» ARTIKEL:
☆ ☆ ☆ ☆ ☆
Verstärkt auftretende Hochwasser- und Starkregenereignisse, aber auch immer mehr Hitzewellen und Dürre: Wie man sich wappnen kann, hat die Stadtentwässerung Reutlingen zusammengestellt – in einem Leitfaden für nachhaltiges Regenwassermanagement.

Hochwasser tritt immer häufiger auf, verursacht unter anderem durch den Klimawandel: Es sei bereits das vierte Mal, dass er in diesem Jahr in ein Einsatzgebiet gehe, betonte Bundeskanzler Olaf Scholz, als er im Frühsommer nach Bayern reiste – und rief dazu auf, den Klimawandel zu bekämpfen.
In diesen Kontext gehören auch Planung und Vorsorge, etwa die Erstellung von Hochwasserschutzkonzepten. Das Themenfeld ist längst kein ruhiger Fluss mehr, vielmehr bewegt sich einiges. Zum Beispiel Reutlingen – die Stadtentwässerung Reutlingen (SER) hat einen ausführlichen Leitfaden Regenwasser herausgegeben, der zeigt, wie die Transformation zur „wasserbewussten Stadt“ erfolgt und weiter fortschreiten soll.
☆ ☆ ☆ ☆ ☆
» DATENZEILEN:

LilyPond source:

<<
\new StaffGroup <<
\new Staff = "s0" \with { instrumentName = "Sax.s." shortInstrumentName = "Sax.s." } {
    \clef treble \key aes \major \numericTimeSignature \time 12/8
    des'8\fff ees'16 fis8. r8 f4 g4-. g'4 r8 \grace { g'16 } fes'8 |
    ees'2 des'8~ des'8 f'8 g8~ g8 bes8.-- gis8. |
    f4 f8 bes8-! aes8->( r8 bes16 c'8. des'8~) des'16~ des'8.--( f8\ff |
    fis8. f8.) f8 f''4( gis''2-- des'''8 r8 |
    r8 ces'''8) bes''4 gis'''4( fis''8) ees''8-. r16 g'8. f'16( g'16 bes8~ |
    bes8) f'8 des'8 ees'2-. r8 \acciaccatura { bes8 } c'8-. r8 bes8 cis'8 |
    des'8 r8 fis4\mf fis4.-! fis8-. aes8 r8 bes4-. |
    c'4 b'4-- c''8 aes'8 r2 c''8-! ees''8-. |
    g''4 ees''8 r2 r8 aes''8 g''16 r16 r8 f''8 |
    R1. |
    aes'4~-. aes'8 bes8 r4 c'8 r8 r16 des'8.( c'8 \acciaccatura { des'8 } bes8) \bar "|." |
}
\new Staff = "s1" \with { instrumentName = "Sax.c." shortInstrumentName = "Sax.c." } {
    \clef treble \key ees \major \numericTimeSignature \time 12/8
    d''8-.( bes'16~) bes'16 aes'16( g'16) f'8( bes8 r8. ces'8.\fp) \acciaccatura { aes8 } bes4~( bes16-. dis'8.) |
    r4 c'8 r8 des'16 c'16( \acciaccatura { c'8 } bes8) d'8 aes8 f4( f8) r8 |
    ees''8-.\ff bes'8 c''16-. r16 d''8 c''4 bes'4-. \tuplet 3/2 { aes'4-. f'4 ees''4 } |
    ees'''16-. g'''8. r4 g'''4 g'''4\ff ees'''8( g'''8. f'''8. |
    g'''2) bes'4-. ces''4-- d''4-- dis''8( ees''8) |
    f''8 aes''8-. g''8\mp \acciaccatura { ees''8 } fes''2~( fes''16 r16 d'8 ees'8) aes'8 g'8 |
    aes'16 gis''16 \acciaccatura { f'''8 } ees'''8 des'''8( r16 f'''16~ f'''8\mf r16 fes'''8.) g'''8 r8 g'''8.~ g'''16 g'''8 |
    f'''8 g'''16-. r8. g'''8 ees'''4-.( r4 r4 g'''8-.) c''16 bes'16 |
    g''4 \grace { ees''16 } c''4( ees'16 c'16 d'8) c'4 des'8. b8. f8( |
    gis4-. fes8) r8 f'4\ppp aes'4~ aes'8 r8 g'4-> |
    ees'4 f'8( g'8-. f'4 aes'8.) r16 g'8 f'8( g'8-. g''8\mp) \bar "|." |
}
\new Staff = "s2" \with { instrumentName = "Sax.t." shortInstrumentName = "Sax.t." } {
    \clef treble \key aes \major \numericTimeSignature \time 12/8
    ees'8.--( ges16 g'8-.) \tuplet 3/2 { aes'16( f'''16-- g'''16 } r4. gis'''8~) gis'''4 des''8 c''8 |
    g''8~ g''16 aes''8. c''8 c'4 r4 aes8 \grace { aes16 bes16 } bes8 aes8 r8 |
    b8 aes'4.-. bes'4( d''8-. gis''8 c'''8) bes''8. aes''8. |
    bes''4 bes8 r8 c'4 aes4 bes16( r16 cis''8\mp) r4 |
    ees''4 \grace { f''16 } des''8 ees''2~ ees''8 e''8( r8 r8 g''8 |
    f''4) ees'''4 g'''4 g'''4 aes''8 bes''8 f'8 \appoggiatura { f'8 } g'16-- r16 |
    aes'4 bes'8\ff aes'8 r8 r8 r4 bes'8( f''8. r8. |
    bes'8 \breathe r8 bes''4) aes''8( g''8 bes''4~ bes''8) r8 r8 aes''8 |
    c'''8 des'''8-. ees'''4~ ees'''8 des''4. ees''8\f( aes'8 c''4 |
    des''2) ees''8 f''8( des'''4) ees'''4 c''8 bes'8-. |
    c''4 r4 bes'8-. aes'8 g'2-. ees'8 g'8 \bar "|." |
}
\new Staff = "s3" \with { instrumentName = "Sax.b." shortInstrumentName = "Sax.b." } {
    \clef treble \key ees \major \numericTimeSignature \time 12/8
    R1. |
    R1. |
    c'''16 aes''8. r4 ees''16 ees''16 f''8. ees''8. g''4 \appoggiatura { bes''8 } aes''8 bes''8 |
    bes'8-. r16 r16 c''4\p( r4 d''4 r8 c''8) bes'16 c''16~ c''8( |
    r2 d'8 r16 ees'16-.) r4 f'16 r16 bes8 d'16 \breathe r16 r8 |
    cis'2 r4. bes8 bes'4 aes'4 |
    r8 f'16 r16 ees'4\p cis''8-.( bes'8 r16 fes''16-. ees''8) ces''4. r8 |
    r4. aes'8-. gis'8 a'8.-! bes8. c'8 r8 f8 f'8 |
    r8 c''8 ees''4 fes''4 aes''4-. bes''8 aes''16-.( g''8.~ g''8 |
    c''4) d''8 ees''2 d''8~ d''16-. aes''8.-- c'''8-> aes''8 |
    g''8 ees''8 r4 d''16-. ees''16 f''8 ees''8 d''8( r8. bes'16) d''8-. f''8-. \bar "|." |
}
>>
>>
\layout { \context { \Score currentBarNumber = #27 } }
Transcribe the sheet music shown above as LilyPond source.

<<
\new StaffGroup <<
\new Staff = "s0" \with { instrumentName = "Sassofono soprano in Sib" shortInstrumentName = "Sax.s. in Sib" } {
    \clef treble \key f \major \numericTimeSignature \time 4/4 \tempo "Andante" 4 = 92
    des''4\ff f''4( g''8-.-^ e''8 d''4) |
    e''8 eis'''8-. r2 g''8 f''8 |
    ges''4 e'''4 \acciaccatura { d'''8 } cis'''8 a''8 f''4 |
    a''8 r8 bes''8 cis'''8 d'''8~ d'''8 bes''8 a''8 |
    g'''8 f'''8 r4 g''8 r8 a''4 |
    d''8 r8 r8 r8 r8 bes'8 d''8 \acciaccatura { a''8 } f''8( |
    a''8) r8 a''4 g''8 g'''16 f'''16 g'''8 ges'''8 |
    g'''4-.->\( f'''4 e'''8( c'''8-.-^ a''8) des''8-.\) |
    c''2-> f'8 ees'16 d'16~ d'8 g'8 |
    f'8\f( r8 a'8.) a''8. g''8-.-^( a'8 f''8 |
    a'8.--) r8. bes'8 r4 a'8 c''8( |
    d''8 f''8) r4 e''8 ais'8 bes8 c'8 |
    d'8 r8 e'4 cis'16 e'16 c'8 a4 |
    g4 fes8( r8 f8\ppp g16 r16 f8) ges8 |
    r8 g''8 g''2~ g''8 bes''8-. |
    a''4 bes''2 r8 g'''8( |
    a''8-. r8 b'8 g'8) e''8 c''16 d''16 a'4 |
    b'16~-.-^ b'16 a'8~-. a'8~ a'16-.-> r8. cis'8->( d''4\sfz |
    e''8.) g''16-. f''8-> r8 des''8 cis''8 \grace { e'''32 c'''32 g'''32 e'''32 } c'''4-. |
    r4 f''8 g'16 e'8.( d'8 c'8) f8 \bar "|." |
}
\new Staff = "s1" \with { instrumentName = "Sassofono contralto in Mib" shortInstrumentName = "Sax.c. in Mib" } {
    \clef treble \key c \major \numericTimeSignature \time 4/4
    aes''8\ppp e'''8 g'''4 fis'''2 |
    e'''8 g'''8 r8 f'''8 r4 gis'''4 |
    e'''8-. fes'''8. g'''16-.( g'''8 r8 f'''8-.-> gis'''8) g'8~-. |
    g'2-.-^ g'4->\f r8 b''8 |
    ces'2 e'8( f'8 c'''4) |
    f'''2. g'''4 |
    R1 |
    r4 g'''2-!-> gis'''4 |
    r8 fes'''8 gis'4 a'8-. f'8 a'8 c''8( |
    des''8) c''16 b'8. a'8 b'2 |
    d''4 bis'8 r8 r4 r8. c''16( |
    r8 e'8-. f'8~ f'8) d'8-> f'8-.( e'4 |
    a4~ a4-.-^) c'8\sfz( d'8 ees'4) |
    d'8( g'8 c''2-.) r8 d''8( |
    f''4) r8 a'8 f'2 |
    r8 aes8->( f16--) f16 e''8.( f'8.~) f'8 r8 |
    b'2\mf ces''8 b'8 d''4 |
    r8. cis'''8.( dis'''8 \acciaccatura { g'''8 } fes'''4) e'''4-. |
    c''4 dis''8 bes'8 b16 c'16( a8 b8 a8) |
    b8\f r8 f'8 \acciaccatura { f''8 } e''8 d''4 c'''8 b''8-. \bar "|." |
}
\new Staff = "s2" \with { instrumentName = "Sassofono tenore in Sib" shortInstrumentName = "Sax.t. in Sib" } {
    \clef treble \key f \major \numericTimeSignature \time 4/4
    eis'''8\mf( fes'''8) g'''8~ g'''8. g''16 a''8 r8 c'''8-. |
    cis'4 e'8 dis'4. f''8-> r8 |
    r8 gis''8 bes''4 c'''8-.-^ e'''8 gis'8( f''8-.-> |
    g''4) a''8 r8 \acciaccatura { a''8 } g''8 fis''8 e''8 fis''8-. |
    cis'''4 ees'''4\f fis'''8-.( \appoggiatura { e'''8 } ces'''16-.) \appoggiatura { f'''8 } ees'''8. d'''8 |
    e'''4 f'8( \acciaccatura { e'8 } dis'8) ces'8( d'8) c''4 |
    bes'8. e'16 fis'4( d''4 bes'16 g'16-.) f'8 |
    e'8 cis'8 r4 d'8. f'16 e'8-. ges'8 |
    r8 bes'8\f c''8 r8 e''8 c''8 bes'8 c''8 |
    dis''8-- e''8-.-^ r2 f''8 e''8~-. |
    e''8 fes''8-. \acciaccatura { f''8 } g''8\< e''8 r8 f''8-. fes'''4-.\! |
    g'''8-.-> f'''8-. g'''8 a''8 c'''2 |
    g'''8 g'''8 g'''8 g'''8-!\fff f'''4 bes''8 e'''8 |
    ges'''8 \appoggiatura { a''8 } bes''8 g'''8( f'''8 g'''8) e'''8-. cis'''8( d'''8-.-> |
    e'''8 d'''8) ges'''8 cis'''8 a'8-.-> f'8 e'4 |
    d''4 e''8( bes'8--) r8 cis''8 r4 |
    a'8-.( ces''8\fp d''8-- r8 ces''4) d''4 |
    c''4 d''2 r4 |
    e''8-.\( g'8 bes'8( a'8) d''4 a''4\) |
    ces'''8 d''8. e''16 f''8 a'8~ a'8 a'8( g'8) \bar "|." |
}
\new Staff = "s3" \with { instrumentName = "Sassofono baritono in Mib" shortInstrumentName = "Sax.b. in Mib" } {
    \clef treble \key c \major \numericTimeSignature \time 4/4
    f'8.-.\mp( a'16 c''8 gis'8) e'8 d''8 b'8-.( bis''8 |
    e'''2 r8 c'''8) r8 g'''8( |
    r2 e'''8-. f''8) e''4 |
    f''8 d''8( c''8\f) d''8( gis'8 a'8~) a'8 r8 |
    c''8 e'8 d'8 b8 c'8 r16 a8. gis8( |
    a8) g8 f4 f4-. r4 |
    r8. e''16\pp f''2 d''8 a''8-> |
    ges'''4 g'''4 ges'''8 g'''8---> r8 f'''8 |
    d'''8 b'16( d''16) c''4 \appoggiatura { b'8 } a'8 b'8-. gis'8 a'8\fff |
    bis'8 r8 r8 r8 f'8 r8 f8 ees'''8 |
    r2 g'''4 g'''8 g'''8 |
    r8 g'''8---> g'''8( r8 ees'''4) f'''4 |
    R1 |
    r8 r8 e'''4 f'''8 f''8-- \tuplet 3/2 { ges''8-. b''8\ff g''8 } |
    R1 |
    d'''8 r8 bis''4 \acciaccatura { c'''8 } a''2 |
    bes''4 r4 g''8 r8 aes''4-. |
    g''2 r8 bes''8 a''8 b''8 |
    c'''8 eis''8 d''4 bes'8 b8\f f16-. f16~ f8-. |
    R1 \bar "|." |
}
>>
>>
☆ ☆ ☆ ☆ ☆
» AUFGABENSTELLUNG: Schreibe im Artikel zum Regenwassermanagement in Reutlingen alles von „In diesen Kontext“ bis hinunter zu „weiter fortschreiten soll.“ noch einmal ab. Setze dabei „Vorbereitung“ an die Stelle von „Planung“.

» LÖSUNG:
In diesen Kontext gehören auch Vorbereitung und Vorsorge, etwa die Erstellung von Hochwasserschutzkonzepten. Das Themenfeld ist längst kein ruhiger Fluss mehr, vielmehr bewegt sich einiges. Zum Beispiel Reutlingen – die Stadtentwässerung Reutlingen (SER) hat einen ausführlichen Leitfaden Regenwasser herausgegeben, der zeigt, wie die Transformation zur „wasserbewussten Stadt“ erfolgt und weiter fortschreiten soll.